Teks Hasil Ekstraksi

::::::

Di tengah tekanan global yang makin tak terduga, Indonesia harus mampu berdiri di atas kaki sendiri. Bukan hanya di sektor pertanian, tetapi dalam seluruh pilar ekonominya. Dalam hal ini, swasembada bukan tujuan akhir melainkan batu loncatan menuju kedaulatan ekonomi.
Indonesia tidak sendiri dalam upayanya mencapai swasembada beras. Negara-negara seperti China, India, dan Vietnam telah menempuh jalan serupa. Beijing, misalnya, mempertahankan cadangan strategis beras dalam jumlah besar sebagai penyangga krisis pangan. Bahkan jika itu berarti subsidi besar-besaran dan surplus yang menggerus efisiensi. India, dengan sistem minimum support price, juga mengorbankan sebagian fleksibilitas fiskal demi kestabilan petani.
Namun, ada pelajaran penting dari dua negara ini. Apa itu? Swasembada bukan tanpa biaya. Terlalu agresif mengintervensi pasar bisa menghasilkan distorsi. Harga terlalu tinggi memberatkan konsumen. Harga terlalu rendah mematikan semangat produksi petani. Kuncinya ada pada keseimbangan yang dinamis. Bukan kontrol harga yang kaku.
Vietnam, di sisi lain, memilih strategi yang lebih terbuka. Ia tidak memaksakan swasembada total, tetapi membangun keunggulan ekspor. Vietnam mengekspor beras kualitas premium ke pasar internasional, sembari mengandalkan efisiensi rantai pasok dan kualitas varietas untuk bersaing.
Indonesia bisa mengadopsi pendekatan hibrida. Di satu sisi menjaga ketersediaan dan keterjangkauan pangan di dalam negeri, tapi juga membuka peluang ekspor terukur. Terutama ke negara-negara yang mulai terdampak konflik atau perubahan iklim.
Romantisme Swasembada Era Orde Baru
Indonesia pernah mencapai swasembada beras pada 1984 di bawah kepemimpinan Presiden Soeharto. Namun, capaian tersebut tidak bertahan lama. Penurunan investasi pertanian, degradasi lahan, dan lemahnya insentif produksi menyebabkan Indonesia kembali menjadi negara pengimpor beras.
Apa pelajaran dari sejarah itu? Pertama, swasembada harus dibangun dengan struktur yang berkelanjutan, bukan dengan mobilisasi sesaat. Kedua, tanpa reformasi kelembagaan dan dukungan terhadap petani kecil, ketahanan pangan akan cepat rapuh saat krisis datang.
Kini, di era desentralisasi dan globalisasi, tantangannya lebih kompleks. Koordinasi antara pusat dan daerah, kemampuan fiskal terbatas, dan tekanan perubahan iklim membuat pencapaian swasembada jauh lebih sulit dibandingkan empat dekade lalu. Maka capaian 2025 harus dilindungi dengan sistem yang fleksibel namun kokoh.
Produksi Pangan dan Ancaman Perubahan Iklim
Satu faktor besar yang jarang dibicarakan dalam wacana swasembada adalah ancaman perubahan iklim. Curah hujan yang tak menentu, musim tanam yang bergeser, dan meningkatnya risiko banjir dan kekeringan adalah realitas yang tak bisa dihindari. Studi menunjukkan bahwa produksi padi nasional berpotensi turun 10–15 persen per dekade jika mitigasi iklim tidak dilakukan secara sistematis.

::::::

Data yang Disediakan
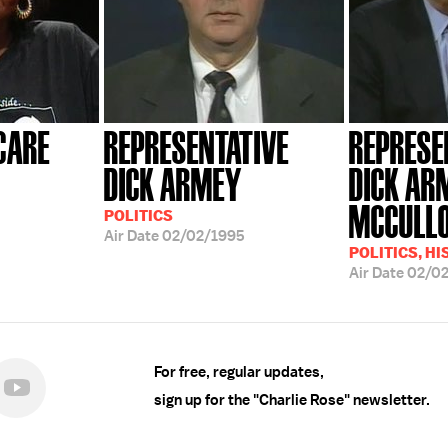
CARE
REPRESENTATIVE
REPRESE
DICK ARMEY
DICK AR
MCCULL
POLITICS
Air Date
02/02/1995
POLITICS, H
Air Date
02/0
For free, regular updates,
sign up for the "Charlie Rose" newsletter.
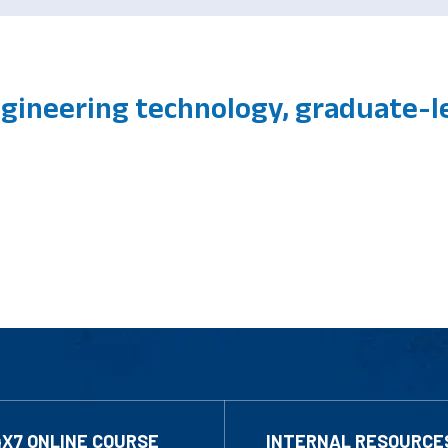
gineering technology, graduate-le
4X7 ONLINE COURSE
INTERNAL RESOURCE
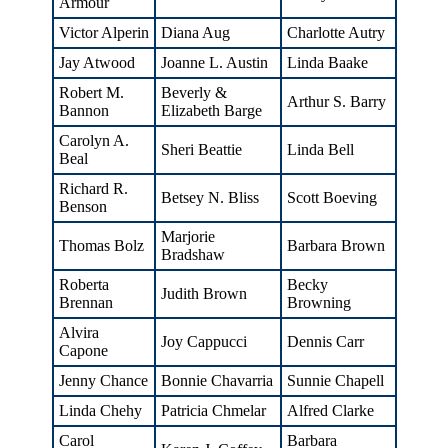
Armour
Victor Alperin
Diana Aug
Charlotte Autry
Jay Atwood
Joanne L. Austin
Linda Baake
Robert M.
Beverly &
Arthur S. Barry
Bannon
Elizabeth Barge
Carolyn A.
Sheri Beattie
Linda Bell
Beal
Richard R.
Betsey N. Bliss
Scott Boeving
Benson
Marjorie
Thomas Bolz
Barbara Brown
Bradshaw
Roberta
Becky
Judith Brown
Brennan
Browning
Alvira
Joy Cappucci
Dennis Carr
Capone
Jenny Chance
Bonnie Chavarria
Sunnie Chapell
Linda Chehy
Patricia Chmelar
Alfred Clarke
Carol
Barbara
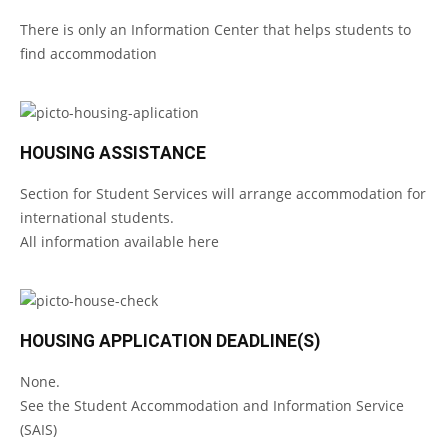
There is only an Information Center that helps students to
find accommodation
HOUSING ASSISTANCE
Section for Student Services will arrange accommodation for
international students.
All information available
here
HOUSING APPLICATION DEADLINE(S)
None.
See the
Student Accommodation and Information Service
(SAIS)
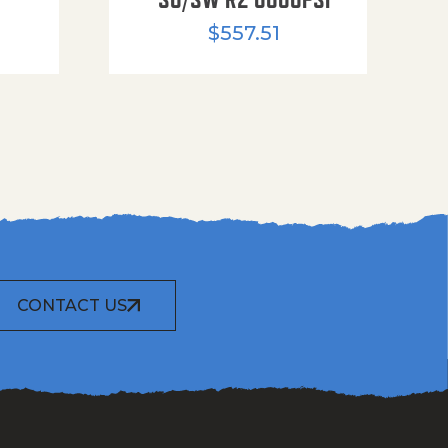
$
557.51
CONTACT US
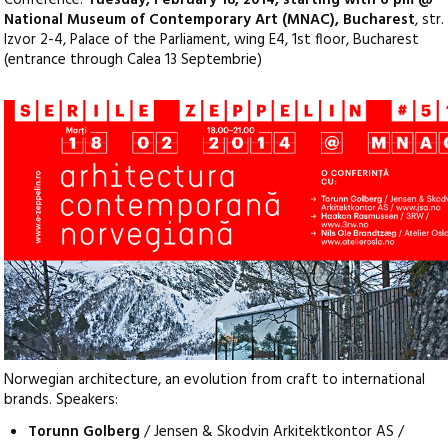
Conference:
Tuesday, February 18, 2014, starting with 6 pm @
National Museum of Contemporary Art (MNAC), Bucharest
, str.
Izvor 2-4, Palace of the Parliament, wing E4, 1st floor, Bucharest
(entrance through Calea 13 Septembrie)
Norwegian architecture, an evolution from craft to international
brands. Speakers:
Torunn Golberg
/ Jensen & Skodvin Arkitektkontor AS /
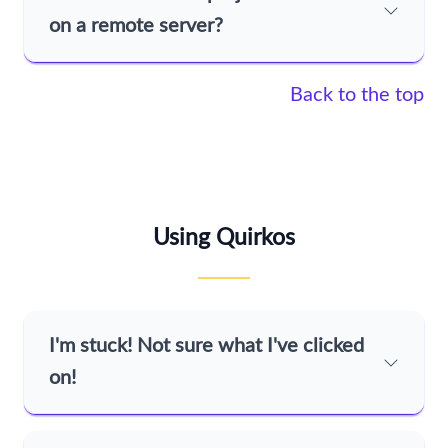
on a remote server?
Back to the top
Using Quirkos
I'm stuck! Not sure what I've clicked
on!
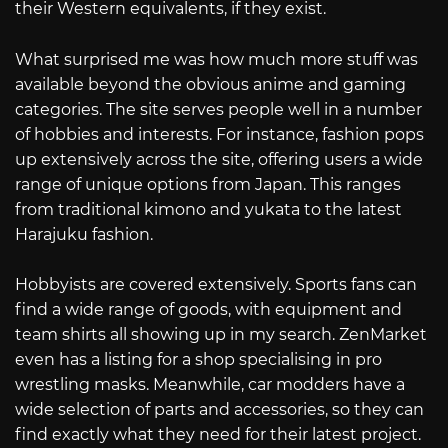
their Western equivalents, if they exist.
What surprised me was how much more stuff was
available beyond the obvious anime and gaming
categories. The site serves people well in a number
of hobbies and interests. For instance, fashion pops
up extensively across the site, offering users a wide
range of unique options from Japan. This ranges
from traditional kimono and yukata to the latest
Harajuku fashion.
Hobbyists are covered extensively. Sports fans can
find a wide range of goods, with equipment and
team shirts all showing up in my search. ZenMarket
even has a listing for a shop specialising in pro
wrestling masks. Meanwhile, car modders have a
wide selection of parts and accessories, so they can
find exactly what they need for their latest project.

::::::

Butir Tugas
Terjemahkan kalimat dari teks tentang swasembada beras ini ke dalam bahasa Inggris: "Indonesia pernah mencapai swasembada beras pada 1984 di bawah kepemimpinan Presiden Soeharto."

Hasil Latihan
Indonesia once achieved rice self-sufficiency in 1984 under the leadership of President Soeharto.